Cobble Hill’s Jenny Balme was as surprised as anyone when her brother-in-law’s secret came out.
Others might have shouted it from the rooftops had their daring exploits been as consequential as his, but David Balme, whose capture of a German Enigma machine and its codes helped change the course of the Second World War, just kept his mouth shut until someone else finally spilled the beans.
“His family didn’t know,” Jenny said Monday. “It was hush hush for 30 years.”
When David Balme died in England on Sunday at age 95, it was big enough news to warrant a lengthy obituary in the Telegraph newspaper. The piece described how in May 1941, Balme led the boarding party that rowed out to a wallowing, abandoned German U-boat that had been blown to the surface by depth charges. Balme, a 20-year-old officer aboard the destroyer HMS Bulldog, was the first one down the conning tower.
“Balme was very frightened,” the obit read. “He expected the boat to sink, or scuttling charges to blow up at any moment, or to be overcome with chlorine from damaged batteries.”
Instead, he found the typewriter-like Enigma machine and associated information that allowed Alan Turing and his team at Bletchley Park to finally crack what the Germans thought was an unbreakable code.
Balme served as a technical adviser when his story was told in the 2000 Matthew McConaughey movie U-571 (though, of course, Hollywood turned the British sailors into Americans).
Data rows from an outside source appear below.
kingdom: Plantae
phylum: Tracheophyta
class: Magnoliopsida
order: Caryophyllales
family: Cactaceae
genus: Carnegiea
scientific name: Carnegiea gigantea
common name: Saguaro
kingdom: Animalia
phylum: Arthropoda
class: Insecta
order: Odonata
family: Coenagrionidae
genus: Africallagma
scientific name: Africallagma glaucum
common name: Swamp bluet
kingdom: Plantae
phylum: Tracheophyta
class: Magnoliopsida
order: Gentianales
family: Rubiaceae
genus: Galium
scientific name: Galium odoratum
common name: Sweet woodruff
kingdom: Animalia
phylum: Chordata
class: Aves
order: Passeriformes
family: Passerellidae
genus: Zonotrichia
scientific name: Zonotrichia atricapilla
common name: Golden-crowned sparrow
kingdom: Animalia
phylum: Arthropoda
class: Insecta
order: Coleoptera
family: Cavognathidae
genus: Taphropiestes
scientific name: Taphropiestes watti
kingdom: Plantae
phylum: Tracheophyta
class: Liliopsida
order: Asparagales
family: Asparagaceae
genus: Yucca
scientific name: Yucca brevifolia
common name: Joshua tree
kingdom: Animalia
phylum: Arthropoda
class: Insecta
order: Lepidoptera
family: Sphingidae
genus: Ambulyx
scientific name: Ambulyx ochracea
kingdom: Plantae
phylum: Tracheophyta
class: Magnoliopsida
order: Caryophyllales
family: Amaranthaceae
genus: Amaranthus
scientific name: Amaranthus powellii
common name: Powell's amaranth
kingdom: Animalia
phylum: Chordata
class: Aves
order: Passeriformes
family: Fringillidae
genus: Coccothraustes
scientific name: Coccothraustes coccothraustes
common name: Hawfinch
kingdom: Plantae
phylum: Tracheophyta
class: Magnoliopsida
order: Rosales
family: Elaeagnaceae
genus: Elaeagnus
The role of Turing and the others at the super-secret British cipher centre at Bletchley, a Victorian mansion 60 kilometres north of London, was also told in two films, 2001’s Enigma and 2014’s The Imitation Game.
What’s extraordinary is that the tale didn’t leak out until 1973, with the British government finally freeing the players from the strictures of the Official Secrets Act a year later.
“That’s one of the amazing things,” says Jenny Balme. “A lot of people must have known about this, but they kept the secret. Somebody said to me: ‘That’s why they call it the secret service.’ ”
Victoria’s Olive Bailey was among those who took her oath of seriously. Now 94, she’s just finishing off a book on her time with MI6 at Bletchley, but she didn’t utter a word until the cone of silence was lifted.
“I kept my secret for a long time,” she said Monday. “You just put it away in one compartment of your brain.”
In fact, it was only about 15 years ago that she told her husband, Dr. Norman Bailey, what she did in the war — and she only did so then after a wartime colleague asked: “Have you told him yet?” in Norman’s presence.
“My mother didn’t even know that I was at Bletchley,” Olive said. Her mum only knew she was involved in some sort of war work.
It was hard to hide the details, though. Bailey remembers an air raid siren going off one day in the fall of 1940. Like the others at Bletchley, the 19-year-old waited until rooftop spotters saw the approaching German planes before seeking cover. (“We never went straight to the shelter. You’d never get any work done.”)
Except when Bailey tried to leave, a piece of jewelry she was wearing, a pin that spelled her name in gold wire, became trapped in the keys of her typewriter. She was still in the building when the bomb went off. “I was buried under the rubble for five or six hours.”
When she finally got home, caked in dust, her mother said, “There you are, dear. I thought you were dead.”
Jenny Balme, being a bit younger, had less dramatic memories. Just 11 when war broke out, her recollections were through the eyes of a child. She recalls the dogfights overhead (“You’d see all the streaks in the sky, the planes chasing each other”) and the time her father climbed onto the roof to remove an incendiary bomb (“I think he put it in a bucket of water or something.”)
That’s the thing: Those who lived through the war are disappearing. David Balme died Sunday. When Olive Bailey’s sister died a couple of weeks ago, so did her memories of tending to the wounded at the beaches of Dunkirk, where she served as a nurse.
In the last year and a half, the Times Colonist has carried the obituaries of three women who worked at Bletchley Park. All that history, all those stories, gone.
“We didn’t really think we were keeping a secret,” Bailey said Monday. “We just didn’t talk about it.”